++++ Stored data ++++

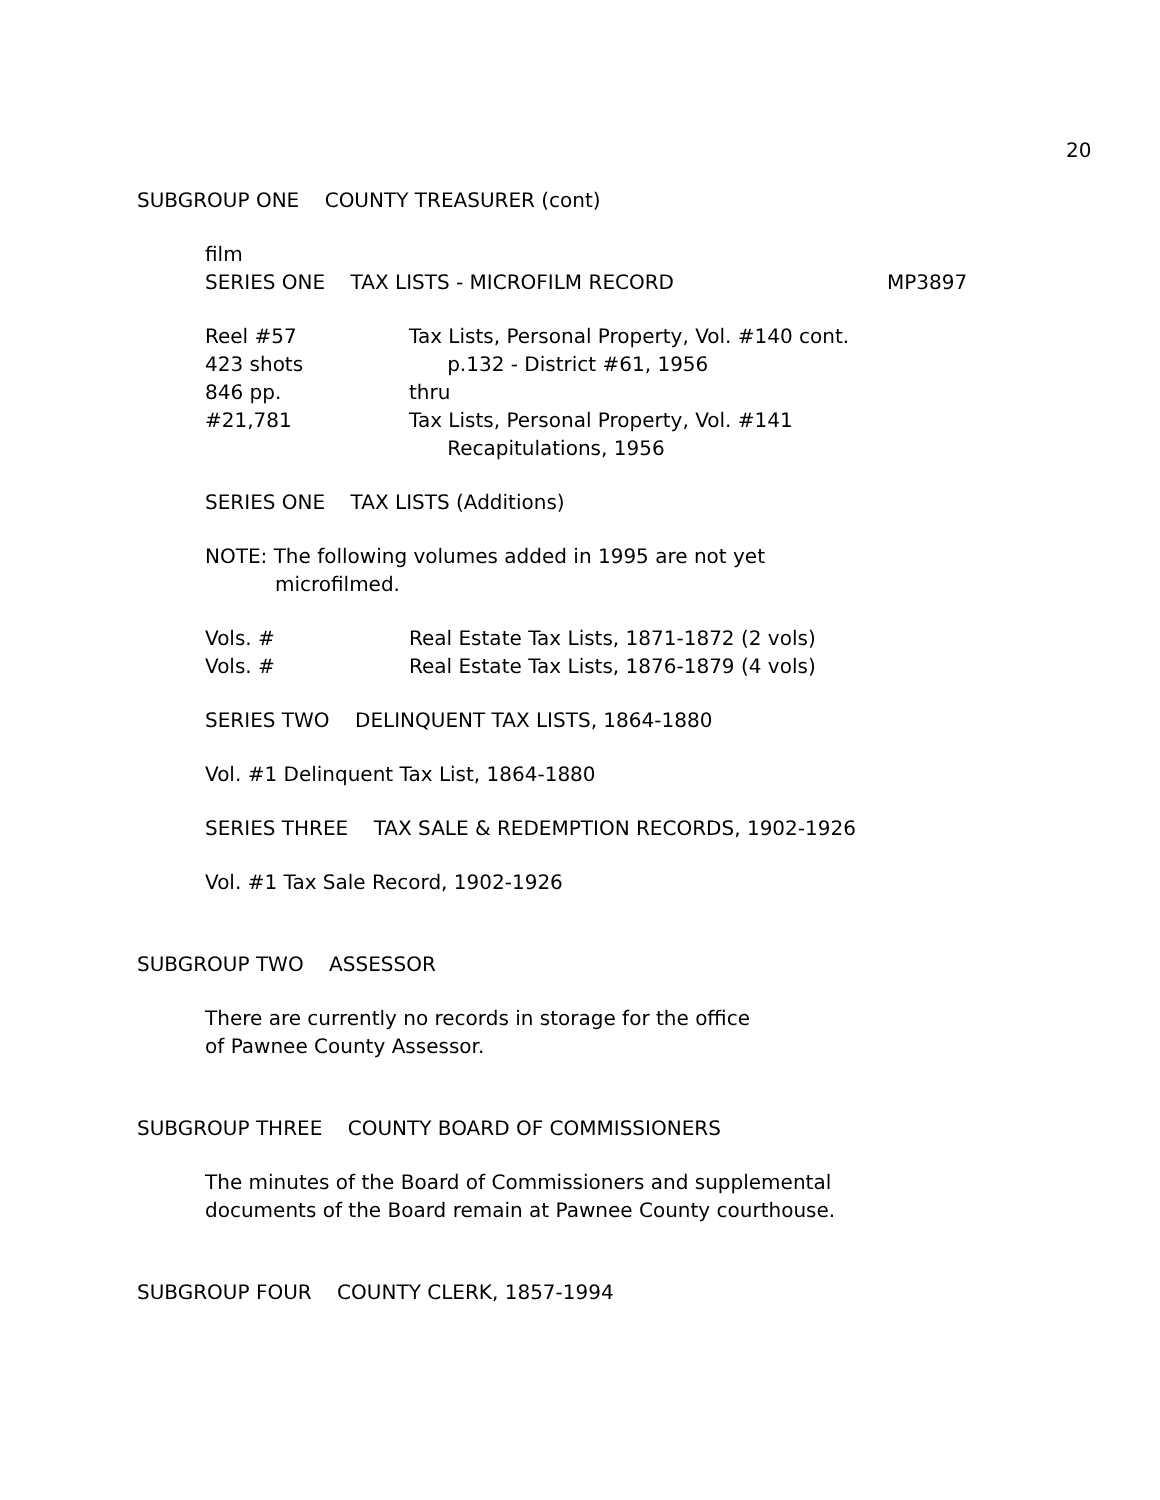20
SUBGROUP ONE COUNTY TREASURER (cont)
film
SERIES ONE TAX LISTS - MICROFILM RECORD MP3897
Reel #57 Tax Lists, Personal Property, Vol. #140 cont.
423 shots p.132 - District #61, 1956
846 pp. thru
#21,781 Tax Lists, Personal Property, Vol. #141
Recapitulations, 1956
SERIES ONE TAX LISTS (Additions)
NOTE: The following volumes added in 1995 are not yet
microfilmed.
Vols. # Real Estate Tax Lists, 1871-1872 (2 vols)
Vols. # Real Estate Tax Lists, 1876-1879 (4 vols)
SERIES TWO DELINQUENT TAX LISTS, 1864-1880
Vol. #1 Delinquent Tax List, 1864-1880
SERIES THREE TAX SALE & REDEMPTION RECORDS, 1902-1926
Vol. #1 Tax Sale Record, 1902-1926
SUBGROUP TWO ASSESSOR
There are currently no records in storage for the office
of Pawnee County Assessor.
SUBGROUP THREE COUNTY BOARD OF COMMISSIONERS
The minutes of the Board of Commissioners and supplemental
documents of the Board remain at Pawnee County courthouse.
SUBGROUP FOUR COUNTY CLERK, 1857-1994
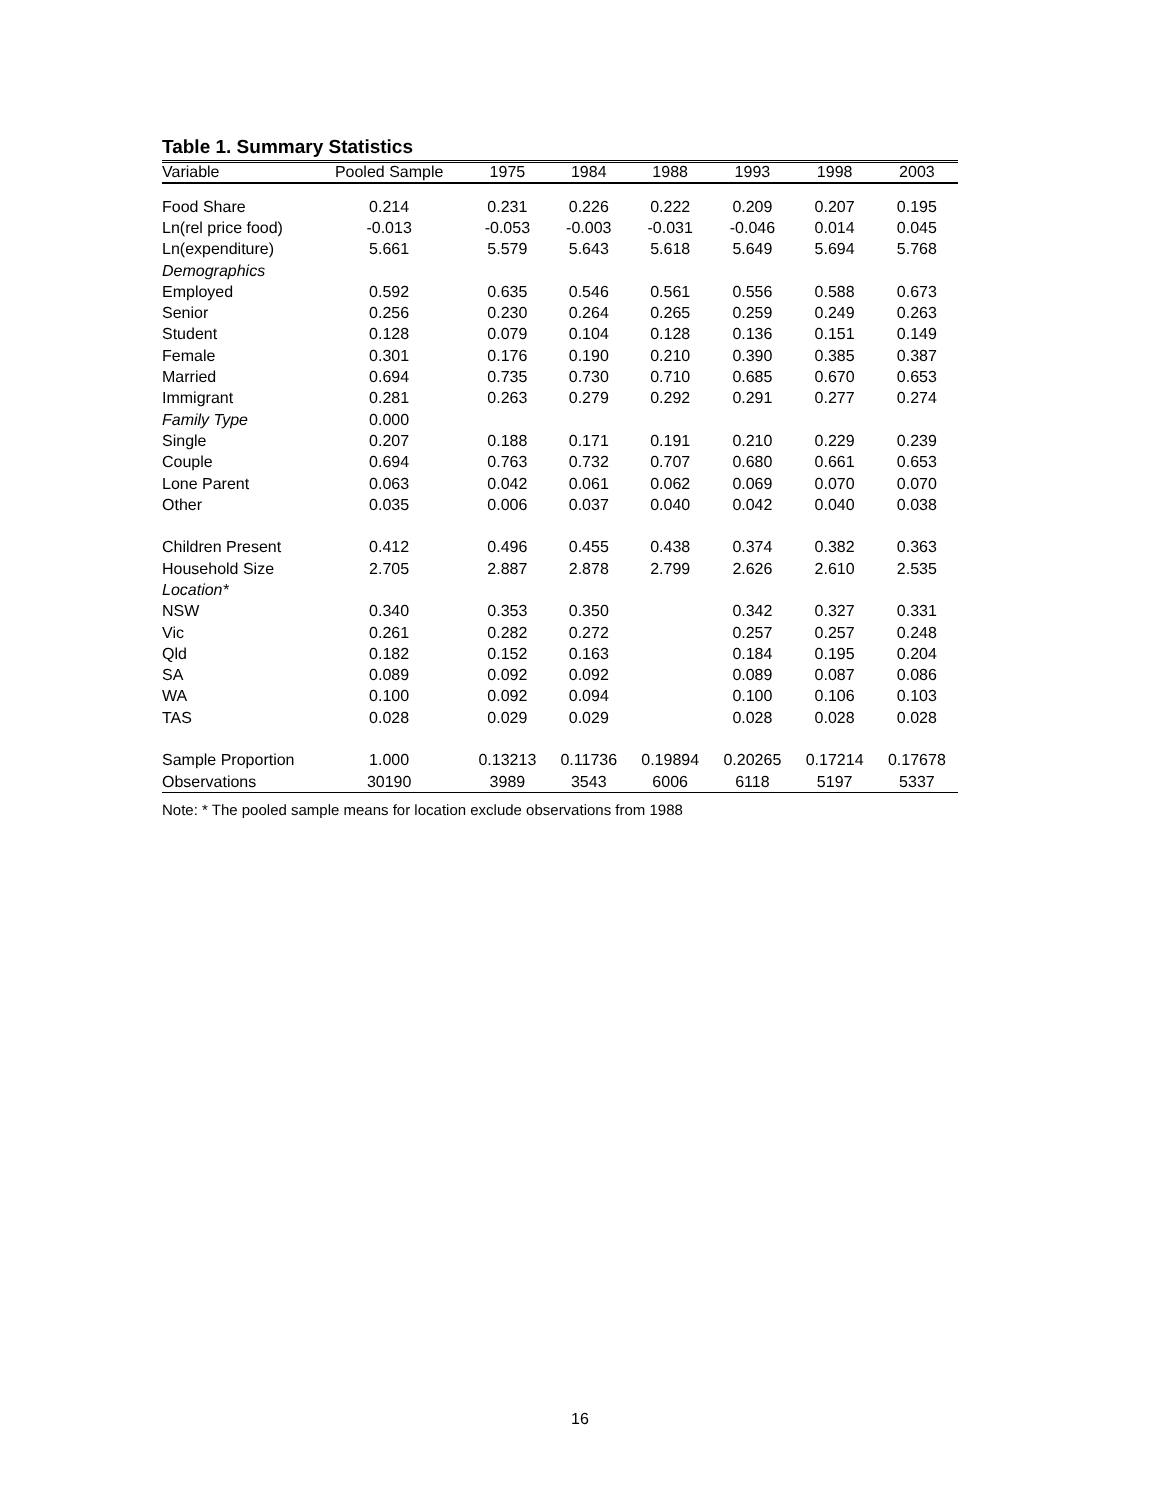Table 1. Summary Statistics
| Variable | Pooled Sample | 1975 | 1984 | 1988 | 1993 | 1998 | 2003 |
| --- | --- | --- | --- | --- | --- | --- | --- |
| Food Share | 0.214 | 0.231 | 0.226 | 0.222 | 0.209 | 0.207 | 0.195 |
| Ln(rel price food) | -0.013 | -0.053 | -0.003 | -0.031 | -0.046 | 0.014 | 0.045 |
| Ln(expenditure) | 5.661 | 5.579 | 5.643 | 5.618 | 5.649 | 5.694 | 5.768 |
| Demographics | | | | | | | |
| Employed | 0.592 | 0.635 | 0.546 | 0.561 | 0.556 | 0.588 | 0.673 |
| Senior | 0.256 | 0.230 | 0.264 | 0.265 | 0.259 | 0.249 | 0.263 |
| Student | 0.128 | 0.079 | 0.104 | 0.128 | 0.136 | 0.151 | 0.149 |
| Female | 0.301 | 0.176 | 0.190 | 0.210 | 0.390 | 0.385 | 0.387 |
| Married | 0.694 | 0.735 | 0.730 | 0.710 | 0.685 | 0.670 | 0.653 |
| Immigrant | 0.281 | 0.263 | 0.279 | 0.292 | 0.291 | 0.277 | 0.274 |
| Family Type | 0.000 | | | | | | |
| Single | 0.207 | 0.188 | 0.171 | 0.191 | 0.210 | 0.229 | 0.239 |
| Couple | 0.694 | 0.763 | 0.732 | 0.707 | 0.680 | 0.661 | 0.653 |
| Lone Parent | 0.063 | 0.042 | 0.061 | 0.062 | 0.069 | 0.070 | 0.070 |
| Other | 0.035 | 0.006 | 0.037 | 0.040 | 0.042 | 0.040 | 0.038 |
| Children Present | 0.412 | 0.496 | 0.455 | 0.438 | 0.374 | 0.382 | 0.363 |
| Household Size | 2.705 | 2.887 | 2.878 | 2.799 | 2.626 | 2.610 | 2.535 |
| Location* | | | | | | | |
| NSW | 0.340 | 0.353 | 0.350 | | 0.342 | 0.327 | 0.331 |
| Vic | 0.261 | 0.282 | 0.272 | | 0.257 | 0.257 | 0.248 |
| Qld | 0.182 | 0.152 | 0.163 | | 0.184 | 0.195 | 0.204 |
| SA | 0.089 | 0.092 | 0.092 | | 0.089 | 0.087 | 0.086 |
| WA | 0.100 | 0.092 | 0.094 | | 0.100 | 0.106 | 0.103 |
| TAS | 0.028 | 0.029 | 0.029 | | 0.028 | 0.028 | 0.028 |
| Sample Proportion | 1.000 | 0.13213 | 0.11736 | 0.19894 | 0.20265 | 0.17214 | 0.17678 |
| Observations | 30190 | 3989 | 3543 | 6006 | 6118 | 5197 | 5337 |
Note: * The pooled sample means for location exclude observations from 1988
16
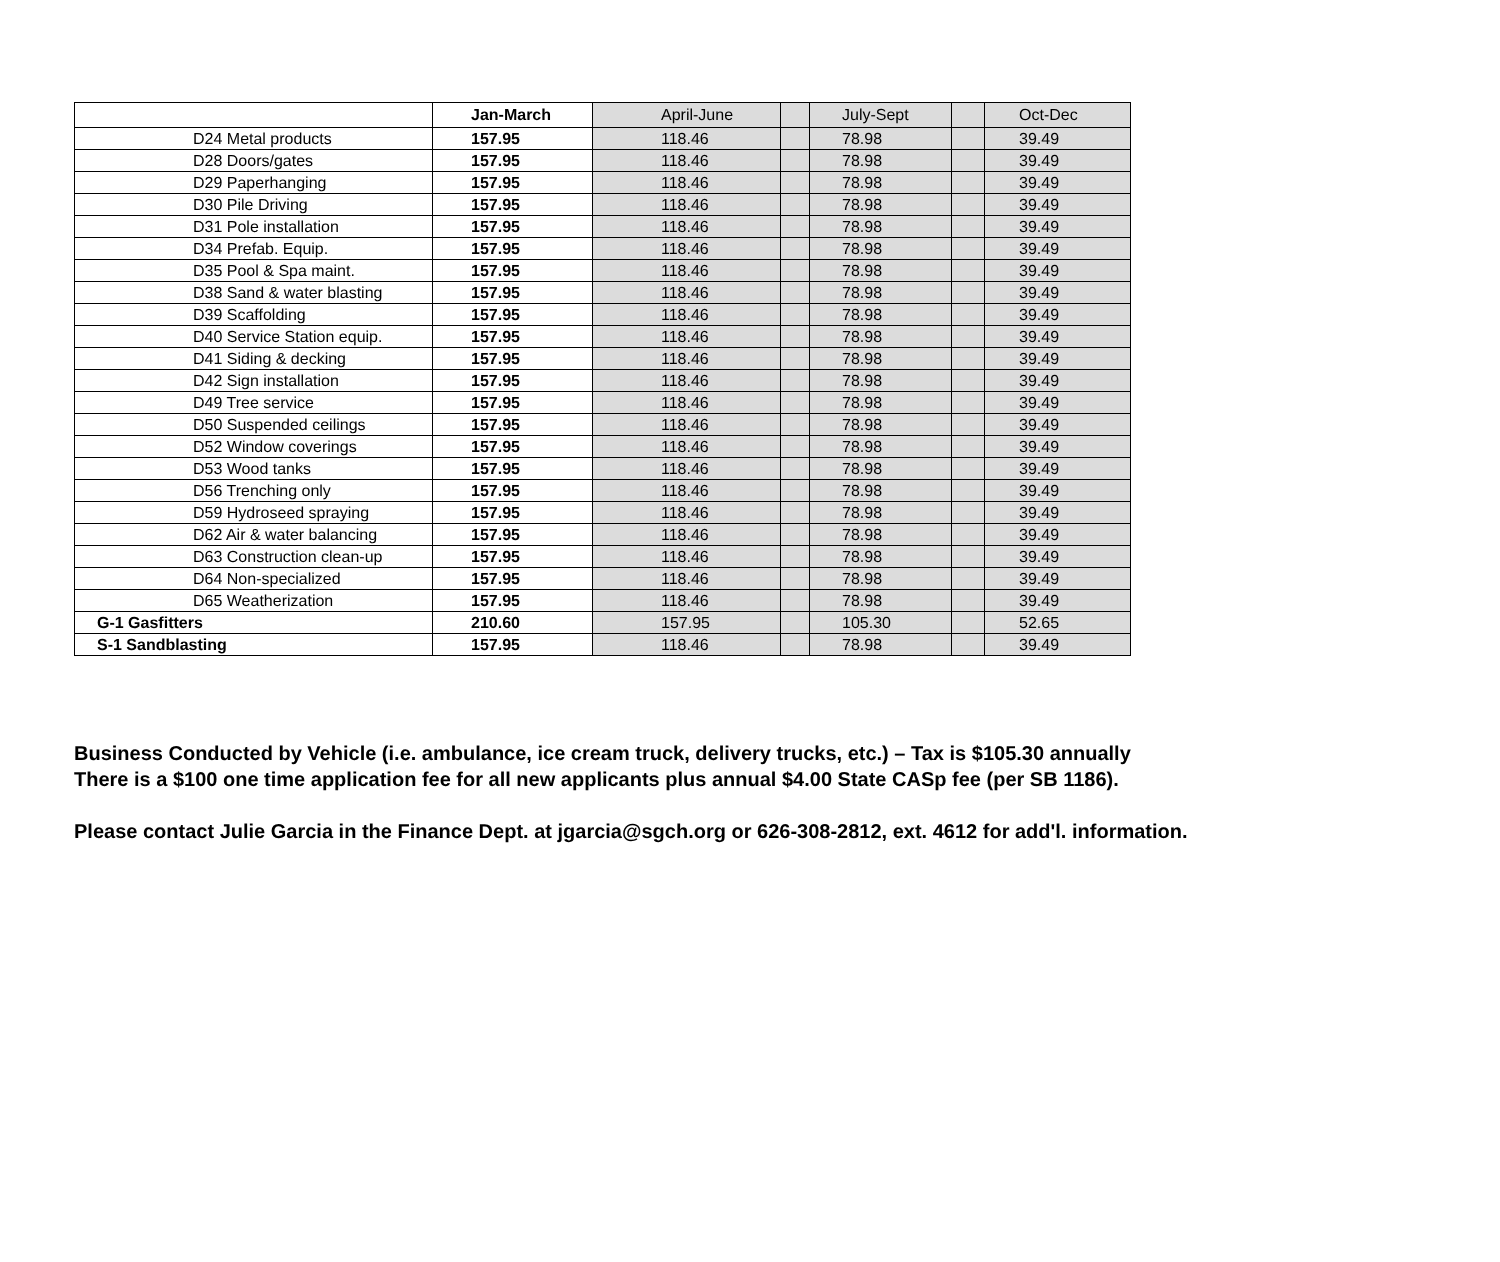| | Jan-March | April-June | | July-Sept | | Oct-Dec |
| --- | --- | --- | --- | --- | --- | --- |
| D24 Metal products | 157.95 | 118.46 | | 78.98 | | 39.49 |
| D28 Doors/gates | 157.95 | 118.46 | | 78.98 | | 39.49 |
| D29 Paperhanging | 157.95 | 118.46 | | 78.98 | | 39.49 |
| D30 Pile Driving | 157.95 | 118.46 | | 78.98 | | 39.49 |
| D31 Pole installation | 157.95 | 118.46 | | 78.98 | | 39.49 |
| D34 Prefab. Equip. | 157.95 | 118.46 | | 78.98 | | 39.49 |
| D35 Pool & Spa maint. | 157.95 | 118.46 | | 78.98 | | 39.49 |
| D38 Sand & water blasting | 157.95 | 118.46 | | 78.98 | | 39.49 |
| D39 Scaffolding | 157.95 | 118.46 | | 78.98 | | 39.49 |
| D40 Service Station equip. | 157.95 | 118.46 | | 78.98 | | 39.49 |
| D41 Siding & decking | 157.95 | 118.46 | | 78.98 | | 39.49 |
| D42 Sign installation | 157.95 | 118.46 | | 78.98 | | 39.49 |
| D49 Tree service | 157.95 | 118.46 | | 78.98 | | 39.49 |
| D50 Suspended ceilings | 157.95 | 118.46 | | 78.98 | | 39.49 |
| D52 Window coverings | 157.95 | 118.46 | | 78.98 | | 39.49 |
| D53 Wood tanks | 157.95 | 118.46 | | 78.98 | | 39.49 |
| D56 Trenching only | 157.95 | 118.46 | | 78.98 | | 39.49 |
| D59 Hydroseed spraying | 157.95 | 118.46 | | 78.98 | | 39.49 |
| D62 Air & water balancing | 157.95 | 118.46 | | 78.98 | | 39.49 |
| D63 Construction clean-up | 157.95 | 118.46 | | 78.98 | | 39.49 |
| D64 Non-specialized | 157.95 | 118.46 | | 78.98 | | 39.49 |
| D65 Weatherization | 157.95 | 118.46 | | 78.98 | | 39.49 |
| G-1 Gasfitters | 210.60 | 157.95 | | 105.30 | | 52.65 |
| S-1 Sandblasting | 157.95 | 118.46 | | 78.98 | | 39.49 |
Business Conducted by Vehicle (i.e. ambulance, ice cream truck, delivery trucks, etc.) – Tax is $105.30 annually
There is a $100 one time application fee for all new applicants plus annual $4.00 State CASp fee (per SB 1186).
Please contact Julie Garcia in the Finance Dept. at jgarcia@sgch.org or 626-308-2812, ext. 4612 for add'l. information.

++++

What you are asked to do
Give back the entries verbatim. Do not include any picture.

Answer box
20
SUBGROUP ONE COUNTY TREASURER (cont)
film
SERIES ONE TAX LISTS - MICROFILM RECORD MP3897
Reel #57 Tax Lists, Personal Property, Vol. #140 cont.
423 shots p.132 - District #61, 1956
846 pp. thru
#21,781 Tax Lists, Personal Property, Vol. #141
Recapitulations, 1956
SERIES ONE TAX LISTS (Additions)
NOTE: The following volumes added in 1995 are not yet
microfilmed.
Vols. # Real Estate Tax Lists, 1871-1872 (2 vols)
Vols. # Real Estate Tax Lists, 1876-1879 (4 vols)
SERIES TWO DELINQUENT TAX LISTS, 1864-1880
Vol. #1 Delinquent Tax List, 1864-1880
SERIES THREE TAX SALE & REDEMPTION RECORDS, 1902-1926
Vol. #1 Tax Sale Record, 1902-1926
SUBGROUP TWO ASSESSOR
There are currently no records in storage for the office
of Pawnee County Assessor.
SUBGROUP THREE COUNTY BOARD OF COMMISSIONERS
The minutes of the Board of Commissioners and supplemental
documents of the Board remain at Pawnee County courthouse.
SUBGROUP FOUR COUNTY CLERK, 1857-1994
Table 1. Summary Statistics
| Variable | Pooled Sample | 1975 | 1984 | 1988 | 1993 | 1998 | 2003 |
| --- | --- | --- | --- | --- | --- | --- | --- |
| Food Share | 0.214 | 0.231 | 0.226 | 0.222 | 0.209 | 0.207 | 0.195 |
| Ln(rel price food) | -0.013 | -0.053 | -0.003 | -0.031 | -0.046 | 0.014 | 0.045 |
| Ln(expenditure) | 5.661 | 5.579 | 5.643 | 5.618 | 5.649 | 5.694 | 5.768 |
| Demographics | | | | | | | |
| Employed | 0.592 | 0.635 | 0.546 | 0.561 | 0.556 | 0.588 | 0.673 |
| Senior | 0.256 | 0.230 | 0.264 | 0.265 | 0.259 | 0.249 | 0.263 |
| Student | 0.128 | 0.079 | 0.104 | 0.128 | 0.136 | 0.151 | 0.149 |
| Female | 0.301 | 0.176 | 0.190 | 0.210 | 0.390 | 0.385 | 0.387 |
| Married | 0.694 | 0.735 | 0.730 | 0.710 | 0.685 | 0.670 | 0.653 |
| Immigrant | 0.281 | 0.263 | 0.279 | 0.292 | 0.291 | 0.277 | 0.274 |
| Family Type | 0.000 | | | | | | |
| Single | 0.207 | 0.188 | 0.171 | 0.191 | 0.210 | 0.229 | 0.239 |
| Couple | 0.694 | 0.763 | 0.732 | 0.707 | 0.680 | 0.661 | 0.653 |
| Lone Parent | 0.063 | 0.042 | 0.061 | 0.062 | 0.069 | 0.070 | 0.070 |
| Other | 0.035 | 0.006 | 0.037 | 0.040 | 0.042 | 0.040 | 0.038 |
| Children Present | 0.412 | 0.496 | 0.455 | 0.438 | 0.374 | 0.382 | 0.363 |
| Household Size | 2.705 | 2.887 | 2.878 | 2.799 | 2.626 | 2.610 | 2.535 |
| Location* | | | | | | | |
| NSW | 0.340 | 0.353 | 0.350 | | 0.342 | 0.327 | 0.331 |
| Vic | 0.261 | 0.282 | 0.272 | | 0.257 | 0.257 | 0.248 |
| Qld | 0.182 | 0.152 | 0.163 | | 0.184 | 0.195 | 0.204 |
| SA | 0.089 | 0.092 | 0.092 | | 0.089 | 0.087 | 0.086 |
| WA | 0.100 | 0.092 | 0.094 | | 0.100 | 0.106 | 0.103 |
| TAS | 0.028 | 0.029 | 0.029 | | 0.028 | 0.028 | 0.028 |
| Sample Proportion | 1.000 | 0.13213 | 0.11736 | 0.19894 | 0.20265 | 0.17214 | 0.17678 |
| Observations | 30190 | 3989 | 3543 | 6006 | 6118 | 5197 | 5337 |
Note: * The pooled sample means for location exclude observations from 1988
16
| | Jan-March | April-June | | July-Sept | | Oct-Dec |
| --- | --- | --- | --- | --- | --- | --- |
| D24 Metal products | 157.95 | 118.46 | | 78.98 | | 39.49 |
| D28 Doors/gates | 157.95 | 118.46 | | 78.98 | | 39.49 |
| D29 Paperhanging | 157.95 | 118.46 | | 78.98 | | 39.49 |
| D30 Pile Driving | 157.95 | 118.46 | | 78.98 | | 39.49 |
| D31 Pole installation | 157.95 | 118.46 | | 78.98 | | 39.49 |
| D34 Prefab. Equip. | 157.95 | 118.46 | | 78.98 | | 39.49 |
| D35 Pool & Spa maint. | 157.95 | 118.46 | | 78.98 | | 39.49 |
| D38 Sand & water blasting | 157.95 | 118.46 | | 78.98 | | 39.49 |
| D39 Scaffolding | 157.95 | 118.46 | | 78.98 | | 39.49 |
| D40 Service Station equip. | 157.95 | 118.46 | | 78.98 | | 39.49 |
| D41 Siding & decking | 157.95 | 118.46 | | 78.98 | | 39.49 |
| D42 Sign installation | 157.95 | 118.46 | | 78.98 | | 39.49 |
| D49 Tree service | 157.95 | 118.46 | | 78.98 | | 39.49 |
| D50 Suspended ceilings | 157.95 | 118.46 | | 78.98 | | 39.49 |
| D52 Window coverings | 157.95 | 118.46 | | 78.98 | | 39.49 |
| D53 Wood tanks | 157.95 | 118.46 | | 78.98 | | 39.49 |
| D56 Trenching only | 157.95 | 118.46 | | 78.98 | | 39.49 |
| D59 Hydroseed spraying | 157.95 | 118.46 | | 78.98 | | 39.49 |
| D62 Air & water balancing | 157.95 | 118.46 | | 78.98 | | 39.49 |
| D63 Construction clean-up | 157.95 | 118.46 | | 78.98 | | 39.49 |
| D64 Non-specialized | 157.95 | 118.46 | | 78.98 | | 39.49 |
| D65 Weatherization | 157.95 | 118.46 | | 78.98 | | 39.49 |
| G-1 Gasfitters | 210.60 | 157.95 | | 105.30 | | 52.65 |
| S-1 Sandblasting | 157.95 | 118.46 | | 78.98 | | 39.49 |
Business Conducted by Vehicle (i.e. ambulance, ice cream truck, delivery trucks, etc.) – Tax is $105.30 annually
There is a $100 one time application fee for all new applicants plus annual $4.00 State CASp fee (per SB 1186).
Please contact Julie Garcia in the Finance Dept. at jgarcia@sgch.org or 626-308-2812, ext. 4612 for add'l. information.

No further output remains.